Something very strange is happening with the referendum campaign, which perhaps explains some of the nastiness and in-fighting that’s currently going on.
We have a situation where one side ought to be streets ahead, but it’s neck-and-neck. When this happens in sport, it’s very exciting, but when it comes to the once-in-a-generation (if not a lifetime) chance to change the voting system, there’s ample scope for despair.
As a sports journalist, I rather enjoy watching an inferior player or team fighting against much more gifted opposition through determination and clever tactics. It’s part of the romance of sport.
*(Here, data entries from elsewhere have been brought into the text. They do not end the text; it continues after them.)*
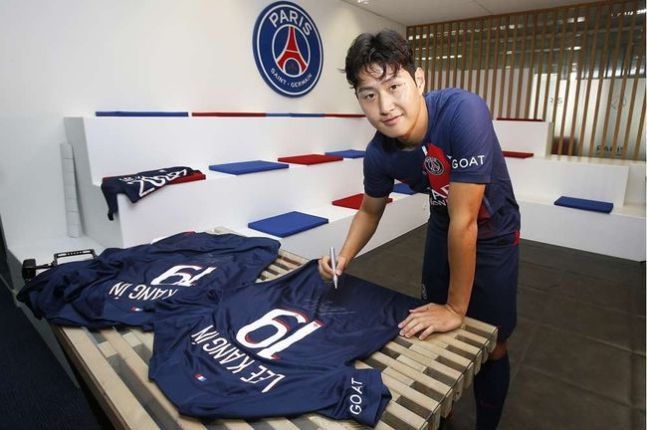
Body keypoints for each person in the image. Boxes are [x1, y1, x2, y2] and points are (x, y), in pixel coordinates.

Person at [318, 29, 520, 430]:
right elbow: (370, 210)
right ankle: (444, 415)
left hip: (493, 230)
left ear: (419, 80)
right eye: (369, 94)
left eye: (394, 86)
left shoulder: (463, 112)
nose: (385, 106)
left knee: (493, 343)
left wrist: (457, 309)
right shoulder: (379, 153)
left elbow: (467, 221)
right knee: (429, 325)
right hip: (444, 222)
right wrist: (344, 257)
But I get absolutely no satisfaction out of the way the No campaign is cynically trying to defend the indefensible interests of yesterday’s politicians.
The latest opinion polls say the No campaign is slightly ahead of the Yes campaign. The number of Don’t Knows is high enough for the result to be still very much in the balance, but the fact that it is in the balance is the shock for me. The Yes campaign ought by rights to be absolutely home and dry by now, yet it has been fighting a rearguard action all the way, and is by no means guaranteed victory.
Let’s get back to basics. Why do we vote? Answer: to have people making decisions on our behalf who reflect our general view of how we should be governed. Therefore, our representatives have to be in rough proportion to the public’s general views.
Do our representatives need to be 100% proportional? Answer: not absolutely 100%, because a secondary requirement of representation of the people is that it has to provide viable government. So, for example, you have the system in Germany which is proportional, except that any party getting less than five per cent of the overall vote has no representation, so you cut out all the tiny parties that can make governing such a mess. But it mustn’t get too out of kilter.
And our system is badly out of kilter. When Margaret Thatcher got her biggest majority (144 seats) in 1983, she did it on less than 44 per cent of the votes. When Tony Blair was elected for a third term with a majority of 66 in 2005, he got less than 36 per cent of the votes. Is that right? It’s not just the Lib Dems who are short-changed by the current system. It happens to take an average of 120,000 voters to elect a Lib Dem MP, as opposed to 35,000 for the Conservatives and 33,000 for Labour, but don’t think we’re the main ones who are disadvantaged – the whole country is!
Does the present ‘First past the post’ or the proposed ‘Alternative Vote’ provide the desired system? Answer: no. The right system for a modern democracy would be proportional, and neither is that. But experience has taught us to favour the evolutionary over the revolutionary, and we have got rather attached to our constituency-based way of electing MPs, so the AV system being proposed is a constituency-based step that is a little more proportional. It won’t make a massive difference, but it’s the right evolution.
I pride myself on being a bridge-builder, on seeing the other person’s point of view, even if I disagree with it. But I cannot find a single convincing argument for the current ‘First past the post’ system. The No lot said they would fight a positive campaign highlighting the virtues of FPTP. Positive? – my foot! All they’ve done is denigrate others, including the audacious step of accusing Nick Clegg (who appears in all the No literature – is that positive?) of breaking his promises, when what he did was compromise a Lib Dem pledge to form a coalition government. It’s breathtaking, yet perhaps not surprising when there’s nothing to defend FPTP with.
This is why you have to take your hat off – in a very perverse way – to the No campaign, for making it still a contest. This should be a 65:35 win for the Yes campaign at the very least, yet the No lobby seems to be slightly ahead. I sit here thinking ‘Surely the British people cannot fall for this’ – yet I fear they might.
The No campaign has coined a lot of sporting metaphors in recent weeks, I guess because ‘first past the post’ comes from sport. Yet most sport is more akin to AV than FPTP. An Olympic final follows heats, in which the weakest drop out, leaving the strongest in the final round. Even television programmes like The X Factor and Strictly Come Dancing work on AV – if they didn’t, the winner would be chosen in the first programme with about 15-20% of the vote. And they say the British people can’t understand AV!
The best sporting analogy for me comes from last year’s football world cup final between Spain and the Netherlands. Spain had all the talent, and tried to play beautiful football, while the Dutch knew their only route to victory was in a cynical, physical approach that hacked down Spain’s gifted players. Justice just about prevailed with Spain getting a winning goal six minutes from the end, but it was excruciating to watch.
I only hope the Yes campaign can get a winning goal six minutes from the end. Anything else and you really would have to say people have a death wish when it comes to choosing their politicians.